By Jasmine Laws
'And so it was I entered the broken world To trace the visionary company of love, its voice An instant in the wind (I know not whither hurled) But not for long to hold each desperate choice.' - Hart Crane, 'The Broken Tower'
In this ‘broken world’ the discovery of ‘the visionary company of love’ is as difficult and temporal as being an ‘instant in the wind’. Hart Crane’s poem was published as he entered into his first heterosexual relationship, and the disjointed nature of the poem shows how he is confused in how he feels, after being homosexual his whole life, despite never quite being able to come to terms with it, and thus the difficulty of understanding love.

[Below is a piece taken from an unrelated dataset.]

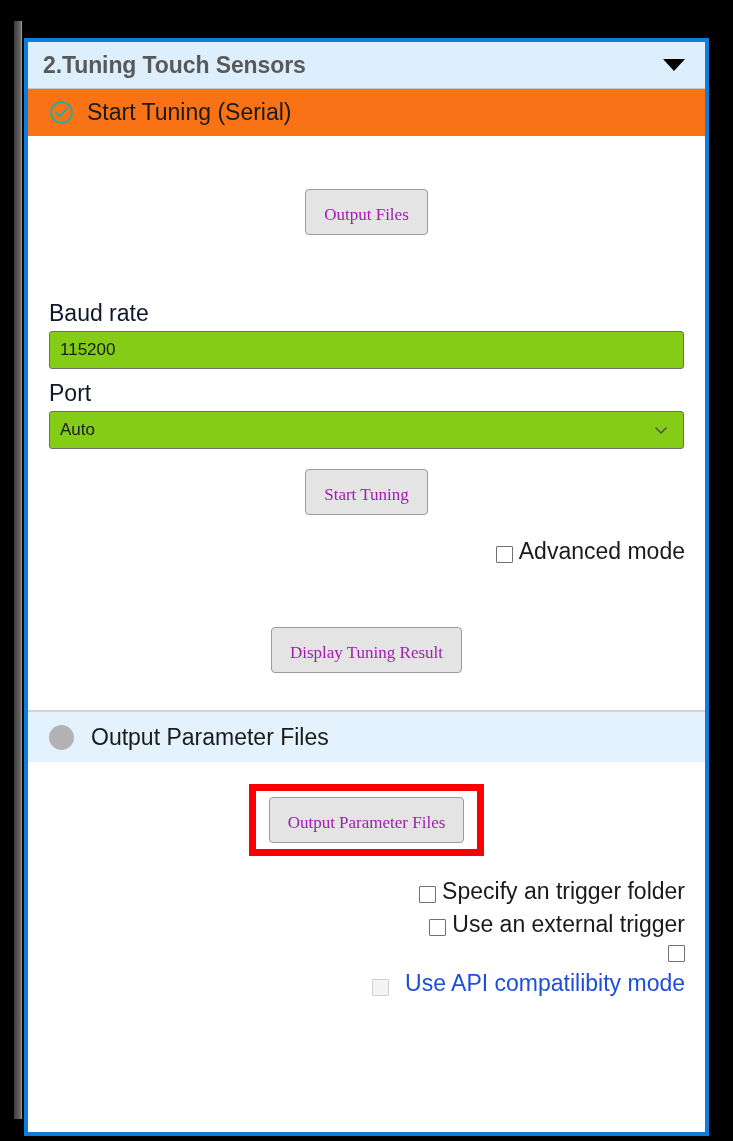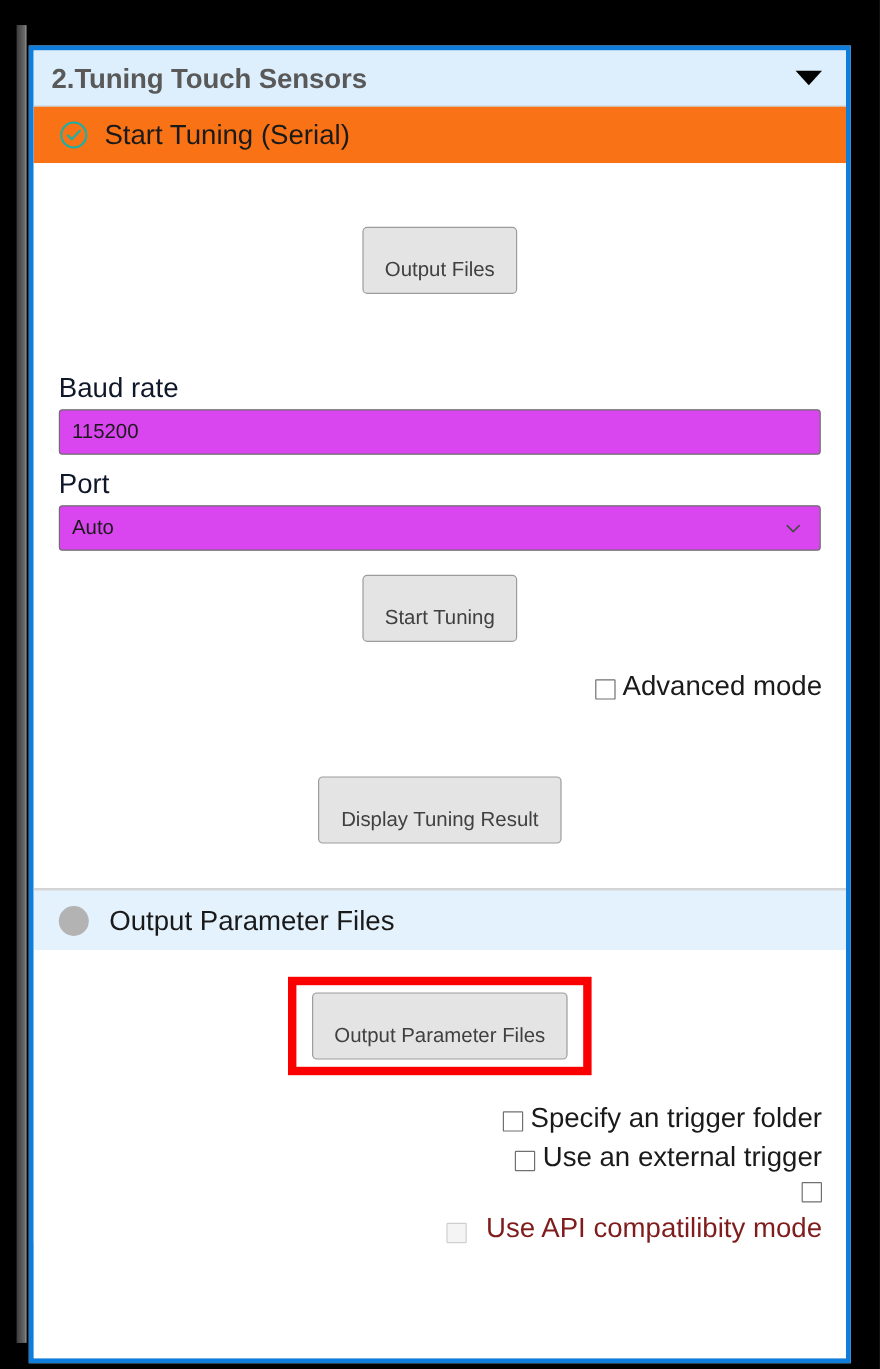"Output Files" .btn { color: #404040 -> #a21caf; font-family: Liberation Sans, sans-serif -> Liberation Serif, serif; padding: 26px 18px 11px -> 16px 18px 11px }
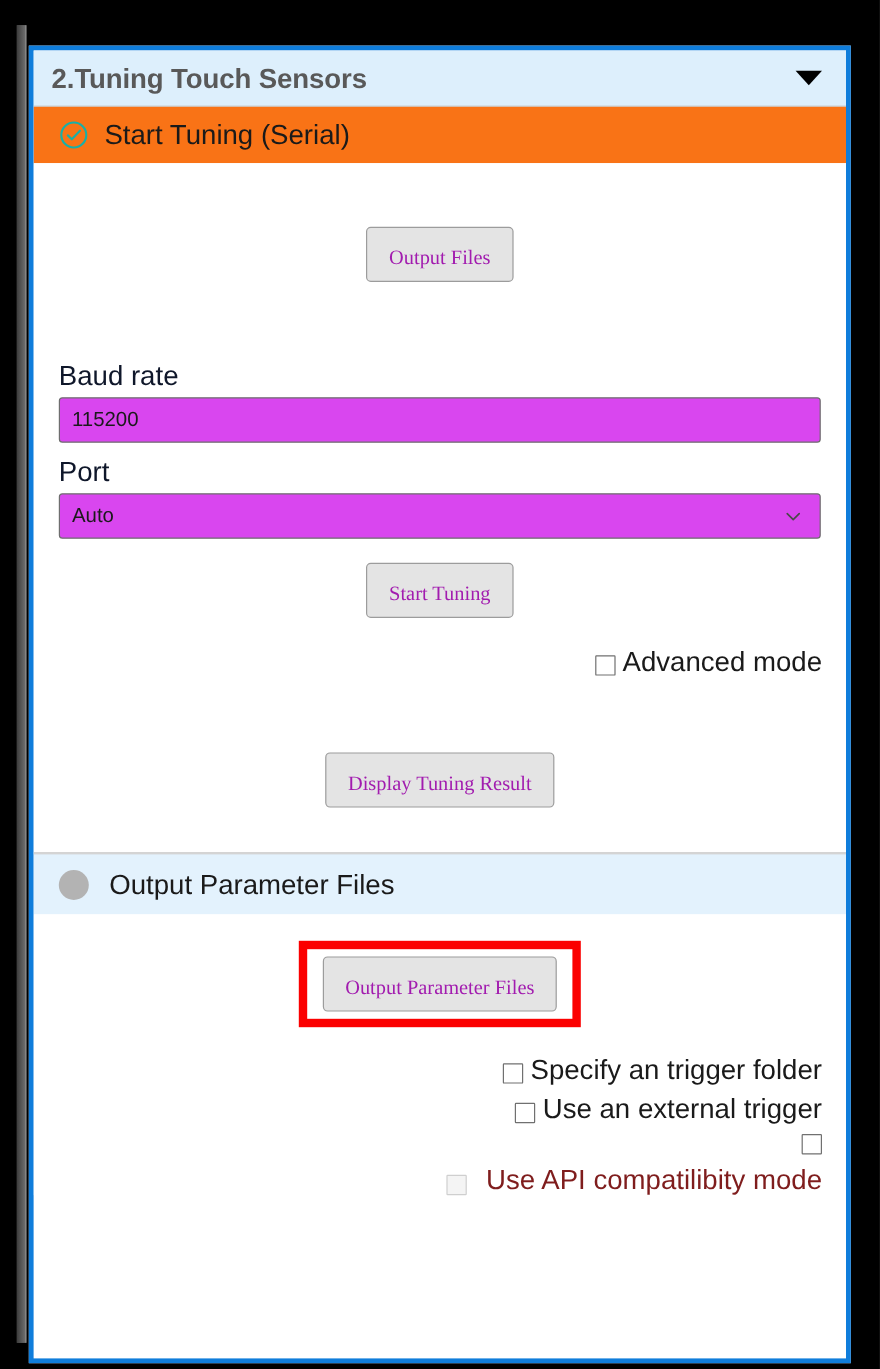"115200" .field-box { background: #d946ef -> #84cc16 }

Away from the conventional portrayals of romantic, fairy-tale love, The Great Gatsby and A Thousand Splendid Suns explore the difficulty in the discovery of love, whereby the ‘broken world’ of the novels derive from patriarchy. Hart Crane’s poem describes the visionary nature of love, making it almost bittersweet, for perhaps, he argues, love, once found, can be easily lost.
In The Great Gatsby, Tom Buchannan’s relationship with Myrtle, a symbol of the increasing divorce rates in the sexual revolution of the 1920s, is a reflection on the way that love is both found in places out of reach, but also how it can be lost easily. Myrtle’s death leaves Tom ‘staring around the garage with glazed eyes’, breaking down his hardened appearance of masculinity for his ‘glazed eyes’ reflect his broken heart, from the love he has lost.
It seems that in Tom’s desperation to find love, he taints his marriage, and his affair becomes a mechanism to justify his manliness. Potentially, Tom Buchannan feels inferior for not fighting in World War One. As Crane describes, love is but an ‘instant in the wind’ before it is corrupted or broken. As Tom is an epitome of megalomania, and a victim of insecurity, his affair portrays a loveless marriage, so his own suffering and insecurity prevents him from ever truly connecting with love.
In Khaled Hosseini’s novel, true love is shown through women who seem to be the only characters capable of expressing genuine love. Mariam and Laila ‘find themselves intimately connected and dependent upon one another’, for they find love in their intimate bond of friendship.
The sacrifices they make for each other signify the ‘desperate choice’ one makes for love, but once more how its company is but an instant in the wind, for the decision she makes draws an end on their relationship. It seems that ‘women’s only hope of affection or solidarity is with one another’. Due to her friendship with Laila, Mariam leaves the world as a ‘woman who had loved and been loved back’.
Maybe then, Crane’s poem, when linked with both novels, can be seen as a demonstration of how love is corrupted by patriarchy, for it is through the equalling of power, that we find the true company of love. The men who the author’s characterise with lowered masculinity are shown to be able to truly love. Nick views Gatsby as “worth the whole damn bunch put together’” when he glorifies him for having an “extraordinary gift for hope”.
Nick’s admiration for Gatsby makes him turn a blind eye on his dishonesty and obsessions, and this becomes the true indication of his love for Gatsby. Nick’s devotion is shown even after Gatsby’s death: “I found myself on Gatsby’s side, and alone”. Nick acts as a ‘spectator’ to the novel, symbolising how his insecurities cause him to draw away from the spotlight, as he feels unable to conform to society’s stereotypical romantic outlet of patriarchy.
In some readings of Fitzgerald’s famous novel, Nick is regarded as a homosexual character because the convention of the brutish masculinity and the history of discrimination of homosexuality contradicts Nick’s caring affection for Gatsby. Homosexuality was illegal throughout the US and other parts of the world in the 1920s, making his love forbidden; the fact Nick claims he “disapproved of (Gatsby)” could indicate how Nick fears his feelings isolate him from society. His disapproval of Gatsby could instead be a disapproval for his own feelings of love for Gatsby. Fitgerald’s unconforming portrayal of masculinity in his characterisation of Nick allows this oft discussed novel to portray a deep, connected love.
In navigating the patriarchy, these novels link to Crane’s ‘broken world’, for love is shown as ‘visionary’ and ‘an instant in the wind’, but equally love can be neither, and can be true, but only under the circumstances whereby the world is not ‘broken’ or corrupted. In essence, sensitivity is something to be promoted, accepted and valued, for the pressures of masculinity deny some the true and lasting ‘company of love’.